Voltage and calcium dynamics during the alternans-control ramp protocol in an in vitro ventricular myocyte. Experimental results are shown for cell 3. SA was present during alternans control stimulation over a range of cycle lengths (185–280 ms) (A). The error bars in panel A represent the standard deviation in SA magnitude over the 5-s imaging time period. (Gray dashed line) Average SA magnitude (average for cells 2–5) at static pacing at cycle lengths 950–1000 ms, where no SA was present in the recordings. This value quantifies the effect of noise in the calculation of the SA magnitude and, thus, represents a threshold value for the presence of SA. (Shaded area in panel A) Cycle lengths for which voltage instability is predicted using the slope of the sigmoid fit of the restitution curve. During alternans-control stimulation at a BCL of 220 ms, the voltage dynamics showed a period-1 rhythm (B), whereas the calcium dynamics showed SA (C). The slope (E) of the sigmoid fit (black line in D) of the constant-memory restitution curve (gray dots in panel D represent all beats) shows that the voltage system became unstable at a DI corresponding to a cycle length of 290 ms.

Figure 5

Overview of the application of the alternans-control ramp protocol to five ventricular myocytes. Individual panels show SA progression in each cell as a function of cycle length. (dashed line) Average SA magnitude (average for cells 2–5) at static pacing at cycle lengths 950–1000 ms (Note that these dynamics were not recorded for cell 1, but the metric is still shown as a guide), where no SA was present in the recordings. This value quantifies the effect of noise in the calculation of the SA magnitude and, thus, represents a threshold value for the presence of SA. The plus sign (+) indicates the presence of alternans in the calcium dynamics at a BCL of 248 ms for cell 4, whereas the square (▪) indicates three fluorescence recordings for cell 2 at BCL 310 ms, of which the first recording showed cellular calcium alternans (below SA threshold), which transformed to SA during recordings 2 and 3 (above SA threshold).
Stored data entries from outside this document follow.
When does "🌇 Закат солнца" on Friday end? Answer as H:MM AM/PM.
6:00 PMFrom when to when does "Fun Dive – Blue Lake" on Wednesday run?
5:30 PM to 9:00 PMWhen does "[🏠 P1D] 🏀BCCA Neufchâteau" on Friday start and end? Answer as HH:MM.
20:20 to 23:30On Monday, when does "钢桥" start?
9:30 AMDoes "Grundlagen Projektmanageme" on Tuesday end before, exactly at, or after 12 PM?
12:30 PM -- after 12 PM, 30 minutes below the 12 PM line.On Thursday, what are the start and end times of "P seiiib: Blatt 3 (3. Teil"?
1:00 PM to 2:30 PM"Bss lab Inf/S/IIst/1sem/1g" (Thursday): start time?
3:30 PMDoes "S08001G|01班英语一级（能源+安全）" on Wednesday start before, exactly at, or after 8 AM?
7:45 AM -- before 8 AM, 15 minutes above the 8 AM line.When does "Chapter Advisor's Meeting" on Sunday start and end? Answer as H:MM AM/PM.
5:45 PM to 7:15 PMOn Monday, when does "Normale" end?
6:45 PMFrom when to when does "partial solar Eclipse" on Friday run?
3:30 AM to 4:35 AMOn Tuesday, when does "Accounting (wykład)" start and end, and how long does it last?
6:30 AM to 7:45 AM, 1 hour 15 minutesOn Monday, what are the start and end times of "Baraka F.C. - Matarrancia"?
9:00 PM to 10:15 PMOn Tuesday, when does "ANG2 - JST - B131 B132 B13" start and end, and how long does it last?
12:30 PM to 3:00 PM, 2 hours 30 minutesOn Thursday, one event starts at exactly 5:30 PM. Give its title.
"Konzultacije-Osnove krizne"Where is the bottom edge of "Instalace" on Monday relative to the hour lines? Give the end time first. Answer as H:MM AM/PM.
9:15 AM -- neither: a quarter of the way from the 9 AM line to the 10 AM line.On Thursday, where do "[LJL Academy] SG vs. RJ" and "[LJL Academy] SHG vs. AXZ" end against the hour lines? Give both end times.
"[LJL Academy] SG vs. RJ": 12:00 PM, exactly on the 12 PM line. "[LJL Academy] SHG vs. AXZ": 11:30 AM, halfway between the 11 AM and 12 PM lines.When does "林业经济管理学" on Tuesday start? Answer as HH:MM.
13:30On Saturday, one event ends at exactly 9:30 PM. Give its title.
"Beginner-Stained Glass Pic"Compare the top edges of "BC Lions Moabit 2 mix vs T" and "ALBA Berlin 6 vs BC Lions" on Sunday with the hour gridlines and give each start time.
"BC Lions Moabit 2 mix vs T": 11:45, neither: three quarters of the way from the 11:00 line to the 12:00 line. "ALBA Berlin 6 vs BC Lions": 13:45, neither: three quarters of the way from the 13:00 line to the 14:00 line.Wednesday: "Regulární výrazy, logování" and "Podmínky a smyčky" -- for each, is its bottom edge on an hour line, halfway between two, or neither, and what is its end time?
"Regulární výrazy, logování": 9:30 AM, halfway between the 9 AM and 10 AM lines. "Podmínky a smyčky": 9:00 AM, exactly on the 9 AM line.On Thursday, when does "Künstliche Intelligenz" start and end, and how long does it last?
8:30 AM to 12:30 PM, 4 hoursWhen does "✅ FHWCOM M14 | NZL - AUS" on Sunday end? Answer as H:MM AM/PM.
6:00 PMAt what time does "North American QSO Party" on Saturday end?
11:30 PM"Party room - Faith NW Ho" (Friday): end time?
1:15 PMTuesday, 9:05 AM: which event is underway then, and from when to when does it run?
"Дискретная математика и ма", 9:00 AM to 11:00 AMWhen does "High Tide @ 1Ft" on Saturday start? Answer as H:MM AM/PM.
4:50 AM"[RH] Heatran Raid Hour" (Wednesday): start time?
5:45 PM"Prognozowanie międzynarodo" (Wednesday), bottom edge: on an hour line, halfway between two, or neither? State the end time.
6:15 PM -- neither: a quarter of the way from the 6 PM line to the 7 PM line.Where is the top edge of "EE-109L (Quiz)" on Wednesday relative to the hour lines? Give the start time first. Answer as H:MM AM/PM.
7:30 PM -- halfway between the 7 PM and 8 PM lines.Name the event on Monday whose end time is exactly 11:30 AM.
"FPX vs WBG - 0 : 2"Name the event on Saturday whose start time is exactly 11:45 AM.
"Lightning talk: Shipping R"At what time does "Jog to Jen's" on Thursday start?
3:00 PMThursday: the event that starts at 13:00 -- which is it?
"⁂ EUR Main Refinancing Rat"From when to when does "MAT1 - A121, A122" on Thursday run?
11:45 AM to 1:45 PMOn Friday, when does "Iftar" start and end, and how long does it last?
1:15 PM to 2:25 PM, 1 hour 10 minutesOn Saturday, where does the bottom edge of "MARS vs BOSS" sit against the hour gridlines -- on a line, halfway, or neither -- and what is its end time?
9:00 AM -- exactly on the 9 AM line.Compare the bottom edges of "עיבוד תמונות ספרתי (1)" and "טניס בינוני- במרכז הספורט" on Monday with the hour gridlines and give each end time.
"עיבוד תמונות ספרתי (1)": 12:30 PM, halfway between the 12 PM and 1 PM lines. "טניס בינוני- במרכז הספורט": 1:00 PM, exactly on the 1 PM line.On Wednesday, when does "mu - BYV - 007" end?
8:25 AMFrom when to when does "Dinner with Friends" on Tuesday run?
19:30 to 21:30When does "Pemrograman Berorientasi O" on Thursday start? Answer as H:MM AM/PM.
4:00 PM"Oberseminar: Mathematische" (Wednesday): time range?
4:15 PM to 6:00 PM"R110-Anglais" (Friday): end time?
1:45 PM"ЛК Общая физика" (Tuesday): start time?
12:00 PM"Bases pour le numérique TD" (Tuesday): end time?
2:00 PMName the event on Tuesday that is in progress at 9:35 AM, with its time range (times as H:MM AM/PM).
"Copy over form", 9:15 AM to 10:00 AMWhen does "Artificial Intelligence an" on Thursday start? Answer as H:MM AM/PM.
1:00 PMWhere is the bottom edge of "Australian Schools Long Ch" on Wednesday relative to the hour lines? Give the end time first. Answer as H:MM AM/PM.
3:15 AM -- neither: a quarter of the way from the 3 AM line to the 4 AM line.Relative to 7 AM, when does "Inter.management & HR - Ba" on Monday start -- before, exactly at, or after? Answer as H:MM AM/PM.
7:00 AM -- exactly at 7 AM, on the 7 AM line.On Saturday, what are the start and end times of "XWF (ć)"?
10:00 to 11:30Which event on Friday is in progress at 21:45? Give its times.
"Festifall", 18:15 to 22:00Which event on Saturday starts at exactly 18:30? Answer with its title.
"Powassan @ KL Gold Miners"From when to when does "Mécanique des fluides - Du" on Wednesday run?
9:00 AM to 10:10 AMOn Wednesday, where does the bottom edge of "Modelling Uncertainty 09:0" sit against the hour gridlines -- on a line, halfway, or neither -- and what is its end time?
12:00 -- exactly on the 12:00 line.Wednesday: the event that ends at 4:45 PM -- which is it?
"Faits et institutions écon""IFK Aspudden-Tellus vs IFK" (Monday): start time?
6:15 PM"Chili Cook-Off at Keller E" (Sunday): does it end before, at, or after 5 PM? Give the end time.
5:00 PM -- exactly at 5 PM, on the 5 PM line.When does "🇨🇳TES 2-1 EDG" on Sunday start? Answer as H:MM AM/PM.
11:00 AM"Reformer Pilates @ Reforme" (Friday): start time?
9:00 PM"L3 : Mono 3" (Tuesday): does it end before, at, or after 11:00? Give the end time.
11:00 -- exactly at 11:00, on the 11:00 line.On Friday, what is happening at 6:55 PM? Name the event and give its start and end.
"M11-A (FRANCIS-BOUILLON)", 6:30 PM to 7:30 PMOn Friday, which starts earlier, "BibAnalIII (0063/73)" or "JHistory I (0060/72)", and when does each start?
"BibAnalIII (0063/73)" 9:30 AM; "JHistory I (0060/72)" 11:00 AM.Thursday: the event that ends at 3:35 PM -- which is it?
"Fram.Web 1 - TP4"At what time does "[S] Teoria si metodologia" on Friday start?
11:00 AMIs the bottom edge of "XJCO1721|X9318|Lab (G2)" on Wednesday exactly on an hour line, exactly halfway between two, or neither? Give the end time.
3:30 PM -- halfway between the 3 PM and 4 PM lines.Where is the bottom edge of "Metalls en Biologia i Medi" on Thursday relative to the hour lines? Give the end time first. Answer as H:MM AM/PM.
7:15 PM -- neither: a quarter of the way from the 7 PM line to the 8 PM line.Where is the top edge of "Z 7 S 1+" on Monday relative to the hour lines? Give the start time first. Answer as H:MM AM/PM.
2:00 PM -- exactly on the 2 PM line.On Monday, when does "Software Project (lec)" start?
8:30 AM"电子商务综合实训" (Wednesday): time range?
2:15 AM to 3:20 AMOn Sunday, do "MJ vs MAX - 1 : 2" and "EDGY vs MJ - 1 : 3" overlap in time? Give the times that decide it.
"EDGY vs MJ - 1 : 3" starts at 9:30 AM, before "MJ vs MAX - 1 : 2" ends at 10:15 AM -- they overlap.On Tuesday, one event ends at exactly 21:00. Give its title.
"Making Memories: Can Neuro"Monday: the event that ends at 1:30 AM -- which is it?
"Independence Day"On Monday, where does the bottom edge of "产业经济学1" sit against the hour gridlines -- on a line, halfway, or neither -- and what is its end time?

Fluorescence recordings for cell 2 with a BCL > 310 ms showed no calcium alternans and no SA. (Shaded areas) Cycle length at which voltage is predicted to be unstable by using the slope of the monoexponential fit of the constant memory restitution curve for cells 1, 2, 4, and 5 and the slope of the sigmoid fit for cell 3. The presence of SA and the slope of the constant memory restitution curve > 1 indicate a role for both voltage- and calcium-driven instability.